USGS Researchers Develop New Oxygen Isotope Method for Paleoclimate Studies
Two USGS researchers teamed up with scientists at the University of Maryland Center for Environmental Science (UMCES) to demonstrate a new method for reconstructing past climates. USGS scientist Laura Gemery, who is also a Ph.D. candidate with the University of Maryland, explained that the new method “uses ostracodes, which are tiny crustaceans that create calcium carbonate shells from the ocean water in which they live. The properties of seawater at the time they secrete their shell become “imprinted” in their shell walls.” The new study, published in Marine Micropaleontology (https://pubs.er.usgs.gov/publication/70220254), takes advantage of the fossil deposition of ostracodes when they die, with their shells being preserved in sediments through time. The study showed that it is practical for scientists to use the isotopic composition of ostracode shells preserved in sediment cores to infer past characteristics of the ocean water environment.
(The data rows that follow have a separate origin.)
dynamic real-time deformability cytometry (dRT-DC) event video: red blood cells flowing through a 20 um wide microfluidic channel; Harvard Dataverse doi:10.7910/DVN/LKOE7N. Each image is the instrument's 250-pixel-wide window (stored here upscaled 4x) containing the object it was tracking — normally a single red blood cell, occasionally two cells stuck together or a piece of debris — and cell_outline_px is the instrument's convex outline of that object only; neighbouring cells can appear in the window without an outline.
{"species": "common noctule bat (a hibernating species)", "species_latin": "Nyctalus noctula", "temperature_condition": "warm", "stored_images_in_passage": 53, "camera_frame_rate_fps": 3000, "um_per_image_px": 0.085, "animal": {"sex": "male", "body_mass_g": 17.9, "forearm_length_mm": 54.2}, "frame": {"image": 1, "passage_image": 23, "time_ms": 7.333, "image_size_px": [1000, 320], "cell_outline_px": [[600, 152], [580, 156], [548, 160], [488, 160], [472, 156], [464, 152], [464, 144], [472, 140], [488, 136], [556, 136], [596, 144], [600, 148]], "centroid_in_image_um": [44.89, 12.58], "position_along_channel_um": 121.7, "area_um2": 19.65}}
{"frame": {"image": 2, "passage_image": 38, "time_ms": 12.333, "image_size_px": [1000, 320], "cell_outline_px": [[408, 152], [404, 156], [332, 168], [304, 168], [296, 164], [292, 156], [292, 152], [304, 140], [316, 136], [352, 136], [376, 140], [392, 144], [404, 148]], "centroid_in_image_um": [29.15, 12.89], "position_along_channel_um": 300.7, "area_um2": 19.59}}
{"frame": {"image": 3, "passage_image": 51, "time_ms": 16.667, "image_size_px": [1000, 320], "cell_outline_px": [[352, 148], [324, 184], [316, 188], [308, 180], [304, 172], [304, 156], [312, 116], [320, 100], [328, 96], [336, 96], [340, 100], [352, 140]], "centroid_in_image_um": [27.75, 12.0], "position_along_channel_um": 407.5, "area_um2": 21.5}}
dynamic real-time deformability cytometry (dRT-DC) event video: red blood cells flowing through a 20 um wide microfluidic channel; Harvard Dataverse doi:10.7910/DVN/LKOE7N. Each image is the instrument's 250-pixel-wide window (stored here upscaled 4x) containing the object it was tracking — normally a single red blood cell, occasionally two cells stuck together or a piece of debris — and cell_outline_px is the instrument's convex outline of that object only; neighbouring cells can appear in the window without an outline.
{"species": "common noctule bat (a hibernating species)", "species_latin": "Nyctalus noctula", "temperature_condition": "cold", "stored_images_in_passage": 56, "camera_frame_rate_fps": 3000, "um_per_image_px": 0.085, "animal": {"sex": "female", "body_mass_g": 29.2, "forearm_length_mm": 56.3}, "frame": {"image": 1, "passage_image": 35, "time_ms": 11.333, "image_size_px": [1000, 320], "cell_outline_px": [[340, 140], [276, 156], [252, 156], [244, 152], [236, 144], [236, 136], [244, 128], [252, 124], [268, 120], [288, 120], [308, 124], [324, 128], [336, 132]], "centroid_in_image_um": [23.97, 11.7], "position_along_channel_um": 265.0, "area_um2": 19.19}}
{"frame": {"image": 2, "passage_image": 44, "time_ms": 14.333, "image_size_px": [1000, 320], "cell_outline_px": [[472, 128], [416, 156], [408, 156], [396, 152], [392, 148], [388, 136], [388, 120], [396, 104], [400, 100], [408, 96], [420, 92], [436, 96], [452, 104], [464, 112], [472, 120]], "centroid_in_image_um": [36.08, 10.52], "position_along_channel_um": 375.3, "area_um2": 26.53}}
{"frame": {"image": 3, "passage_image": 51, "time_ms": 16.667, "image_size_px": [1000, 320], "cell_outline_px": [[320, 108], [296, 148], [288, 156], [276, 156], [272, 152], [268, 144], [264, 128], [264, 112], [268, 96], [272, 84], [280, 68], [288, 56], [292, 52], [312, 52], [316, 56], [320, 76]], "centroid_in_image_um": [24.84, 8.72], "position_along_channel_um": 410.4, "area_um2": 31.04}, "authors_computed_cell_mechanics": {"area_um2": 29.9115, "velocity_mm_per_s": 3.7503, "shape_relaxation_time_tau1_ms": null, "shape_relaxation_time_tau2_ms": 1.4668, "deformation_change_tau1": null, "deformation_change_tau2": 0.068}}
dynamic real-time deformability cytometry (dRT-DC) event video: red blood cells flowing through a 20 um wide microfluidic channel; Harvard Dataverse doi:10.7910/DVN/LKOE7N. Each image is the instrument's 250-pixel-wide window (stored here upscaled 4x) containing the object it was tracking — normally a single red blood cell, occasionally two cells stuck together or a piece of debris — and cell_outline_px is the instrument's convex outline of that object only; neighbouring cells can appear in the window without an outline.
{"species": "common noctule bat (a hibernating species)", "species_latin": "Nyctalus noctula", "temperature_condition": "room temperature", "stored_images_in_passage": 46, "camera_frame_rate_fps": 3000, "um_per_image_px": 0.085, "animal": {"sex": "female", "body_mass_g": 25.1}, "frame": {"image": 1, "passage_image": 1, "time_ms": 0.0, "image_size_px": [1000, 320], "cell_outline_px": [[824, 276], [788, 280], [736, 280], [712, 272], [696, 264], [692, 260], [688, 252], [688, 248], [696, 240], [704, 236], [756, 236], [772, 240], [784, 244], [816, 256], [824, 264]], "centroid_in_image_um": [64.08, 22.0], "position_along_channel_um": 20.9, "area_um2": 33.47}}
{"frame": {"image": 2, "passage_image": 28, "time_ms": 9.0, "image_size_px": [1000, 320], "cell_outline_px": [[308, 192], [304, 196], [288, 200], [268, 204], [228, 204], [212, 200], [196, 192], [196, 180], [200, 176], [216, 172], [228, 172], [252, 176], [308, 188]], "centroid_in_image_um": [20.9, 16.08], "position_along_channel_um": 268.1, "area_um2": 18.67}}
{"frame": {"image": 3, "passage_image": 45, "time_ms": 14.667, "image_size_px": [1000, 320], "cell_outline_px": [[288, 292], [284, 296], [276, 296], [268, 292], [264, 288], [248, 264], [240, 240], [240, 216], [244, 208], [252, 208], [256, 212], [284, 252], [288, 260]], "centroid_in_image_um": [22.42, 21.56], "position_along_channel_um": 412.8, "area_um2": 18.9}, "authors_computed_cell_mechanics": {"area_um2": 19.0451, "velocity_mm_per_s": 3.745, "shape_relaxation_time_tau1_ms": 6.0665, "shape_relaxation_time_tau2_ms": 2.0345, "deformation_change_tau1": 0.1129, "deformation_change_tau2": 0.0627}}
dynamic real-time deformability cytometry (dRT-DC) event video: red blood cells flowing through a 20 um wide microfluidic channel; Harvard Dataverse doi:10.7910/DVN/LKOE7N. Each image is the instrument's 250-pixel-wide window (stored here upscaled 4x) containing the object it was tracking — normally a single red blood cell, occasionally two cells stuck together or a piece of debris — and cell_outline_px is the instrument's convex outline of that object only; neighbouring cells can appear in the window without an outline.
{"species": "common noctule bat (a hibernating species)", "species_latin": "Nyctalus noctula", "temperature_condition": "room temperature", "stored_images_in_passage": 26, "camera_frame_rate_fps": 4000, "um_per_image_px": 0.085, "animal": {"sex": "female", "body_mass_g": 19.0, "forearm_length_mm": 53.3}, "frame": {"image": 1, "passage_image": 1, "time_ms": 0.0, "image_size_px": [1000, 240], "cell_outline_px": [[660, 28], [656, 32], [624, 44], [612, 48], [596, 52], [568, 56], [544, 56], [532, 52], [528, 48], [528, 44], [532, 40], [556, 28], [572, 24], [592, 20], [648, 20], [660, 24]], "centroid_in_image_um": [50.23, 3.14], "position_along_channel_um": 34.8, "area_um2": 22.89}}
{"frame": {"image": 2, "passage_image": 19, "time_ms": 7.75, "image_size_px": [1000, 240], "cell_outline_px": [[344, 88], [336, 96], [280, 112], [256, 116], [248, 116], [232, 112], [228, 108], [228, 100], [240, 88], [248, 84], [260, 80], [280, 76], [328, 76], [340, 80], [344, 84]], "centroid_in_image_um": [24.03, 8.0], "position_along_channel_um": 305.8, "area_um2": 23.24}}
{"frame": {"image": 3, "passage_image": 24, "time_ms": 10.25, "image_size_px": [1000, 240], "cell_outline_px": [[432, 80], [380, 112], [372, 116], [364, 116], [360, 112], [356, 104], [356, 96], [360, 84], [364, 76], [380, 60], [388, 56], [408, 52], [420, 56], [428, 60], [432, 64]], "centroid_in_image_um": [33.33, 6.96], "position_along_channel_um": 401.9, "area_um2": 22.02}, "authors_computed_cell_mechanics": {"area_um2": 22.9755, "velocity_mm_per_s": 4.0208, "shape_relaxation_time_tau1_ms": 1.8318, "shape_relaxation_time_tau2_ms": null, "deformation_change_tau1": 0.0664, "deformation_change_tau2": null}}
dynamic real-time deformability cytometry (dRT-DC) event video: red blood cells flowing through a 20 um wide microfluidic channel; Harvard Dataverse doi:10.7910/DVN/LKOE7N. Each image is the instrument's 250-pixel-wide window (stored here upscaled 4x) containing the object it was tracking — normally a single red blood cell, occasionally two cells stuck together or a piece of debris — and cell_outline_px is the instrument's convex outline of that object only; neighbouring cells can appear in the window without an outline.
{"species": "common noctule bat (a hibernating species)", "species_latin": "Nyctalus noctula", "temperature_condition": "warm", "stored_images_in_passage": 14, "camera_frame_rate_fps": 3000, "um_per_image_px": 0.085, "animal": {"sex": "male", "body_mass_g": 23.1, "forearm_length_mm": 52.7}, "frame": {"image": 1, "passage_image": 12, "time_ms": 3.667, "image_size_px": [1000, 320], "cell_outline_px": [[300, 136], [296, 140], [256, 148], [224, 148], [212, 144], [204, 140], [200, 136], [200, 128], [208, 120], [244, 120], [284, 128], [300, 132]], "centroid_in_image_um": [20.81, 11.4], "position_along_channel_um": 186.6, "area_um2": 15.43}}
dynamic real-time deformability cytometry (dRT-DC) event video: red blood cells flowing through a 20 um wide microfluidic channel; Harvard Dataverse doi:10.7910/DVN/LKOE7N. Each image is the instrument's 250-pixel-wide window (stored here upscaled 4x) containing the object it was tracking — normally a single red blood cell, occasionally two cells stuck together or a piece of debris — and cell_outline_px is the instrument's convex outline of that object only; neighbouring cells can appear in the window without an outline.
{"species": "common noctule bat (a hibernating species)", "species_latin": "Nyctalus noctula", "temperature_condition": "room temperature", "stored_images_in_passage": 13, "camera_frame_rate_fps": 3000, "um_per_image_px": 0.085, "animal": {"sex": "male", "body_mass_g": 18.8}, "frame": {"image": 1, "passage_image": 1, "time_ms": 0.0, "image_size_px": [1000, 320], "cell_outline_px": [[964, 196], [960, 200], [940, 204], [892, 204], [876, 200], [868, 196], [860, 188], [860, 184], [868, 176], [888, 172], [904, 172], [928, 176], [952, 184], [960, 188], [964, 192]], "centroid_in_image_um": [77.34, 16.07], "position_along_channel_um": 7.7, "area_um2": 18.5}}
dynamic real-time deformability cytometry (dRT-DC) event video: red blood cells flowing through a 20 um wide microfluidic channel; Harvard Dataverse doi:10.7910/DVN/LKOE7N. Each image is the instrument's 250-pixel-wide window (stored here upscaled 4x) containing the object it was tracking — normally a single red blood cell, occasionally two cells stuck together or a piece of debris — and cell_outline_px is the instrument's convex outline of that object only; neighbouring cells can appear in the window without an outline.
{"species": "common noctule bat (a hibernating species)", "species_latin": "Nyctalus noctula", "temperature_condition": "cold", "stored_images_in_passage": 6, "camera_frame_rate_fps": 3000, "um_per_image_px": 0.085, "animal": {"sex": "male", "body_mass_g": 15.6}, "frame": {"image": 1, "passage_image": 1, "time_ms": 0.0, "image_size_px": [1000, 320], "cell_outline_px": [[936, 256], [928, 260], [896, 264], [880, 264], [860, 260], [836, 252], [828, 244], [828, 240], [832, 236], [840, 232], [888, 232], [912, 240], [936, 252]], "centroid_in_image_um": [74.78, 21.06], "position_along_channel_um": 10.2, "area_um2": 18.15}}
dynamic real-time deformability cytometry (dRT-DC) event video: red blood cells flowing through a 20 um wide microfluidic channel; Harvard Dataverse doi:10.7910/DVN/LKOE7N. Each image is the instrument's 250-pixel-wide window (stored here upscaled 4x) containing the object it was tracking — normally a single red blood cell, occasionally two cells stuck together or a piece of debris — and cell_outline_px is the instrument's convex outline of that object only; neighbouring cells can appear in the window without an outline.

Using surface samples collected from the Bering and Chukchi Seas during 2013-2018, the participating scientists who also included long-time USGS Arctic paleoclimate expert Thomas Cronin, measured oxygen isotopes of ostracode shells from five dominant species in relation to the salinity, temperature and oxygen isotopes values of the seawater in which they were living. The study’s goal was to assess the feasibility of using these species’ shells as proxies for water mass properties in continental shelf environments.
In two of the species, the study found significant correlations between the temperature, salinity, oxygen isotope values of seawater, and the isotope chemistry of the shell. According to lead author Gemery, that suggests “this proxy indicator will be valuable for use in future paleoceanographic reconstructions over short and long timescales. One advantage might be better understanding of how sea ice coverage has changed in the past. It was also a great experience to go to the Arctic to collect the samples and to use the facilities at the USGS and the Chesapeake Biological Laboratory of UMCES to undertake the analysis.”